_PROBLEM TO WORK ON_. Could you print the naming lines of every record below word for word, leaving the pictures out?

_DATASET ENTRIES_.

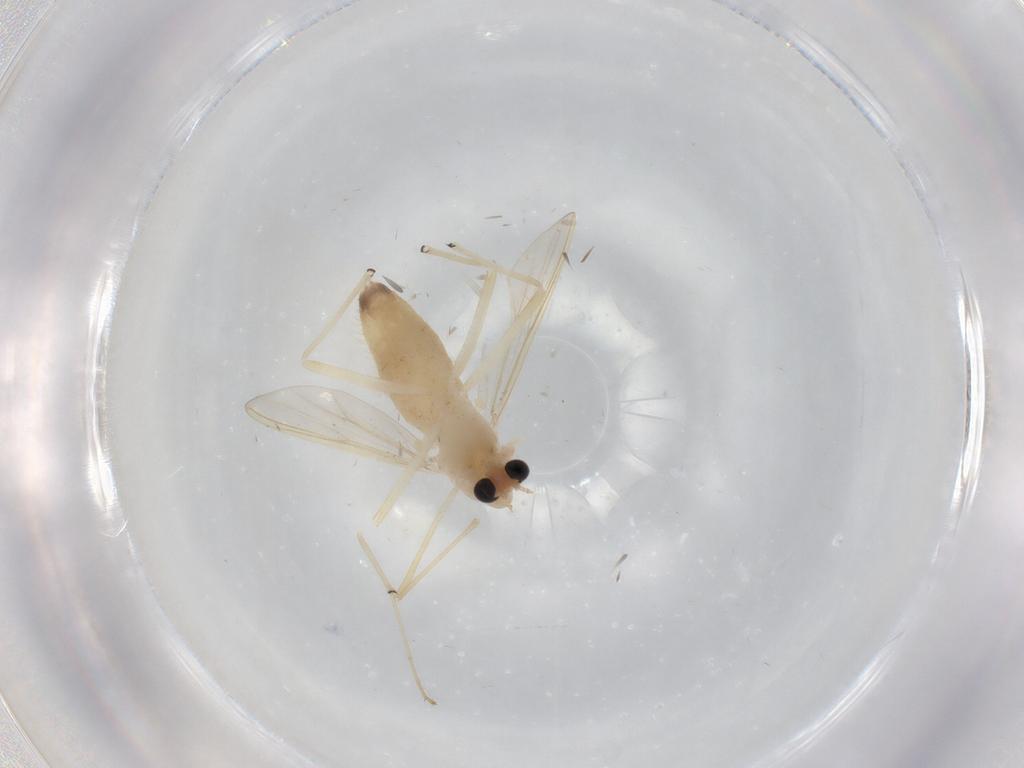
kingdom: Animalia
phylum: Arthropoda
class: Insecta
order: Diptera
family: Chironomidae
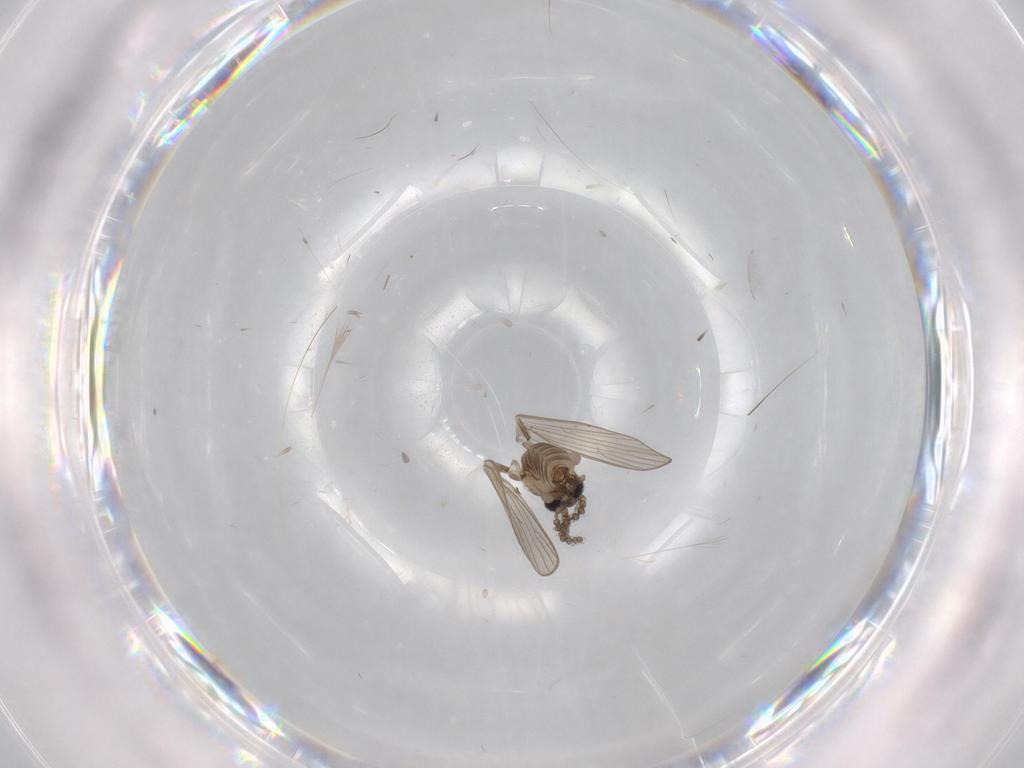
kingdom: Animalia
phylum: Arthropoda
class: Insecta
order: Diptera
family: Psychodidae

_RESPONSE TO THIS EXERCISE_.
kingdom: Animalia
phylum: Arthropoda
class: Insecta
order: Diptera
family: Chironomidae
kingdom: Animalia
phylum: Arthropoda
class: Insecta
order: Diptera
family: Psychodidae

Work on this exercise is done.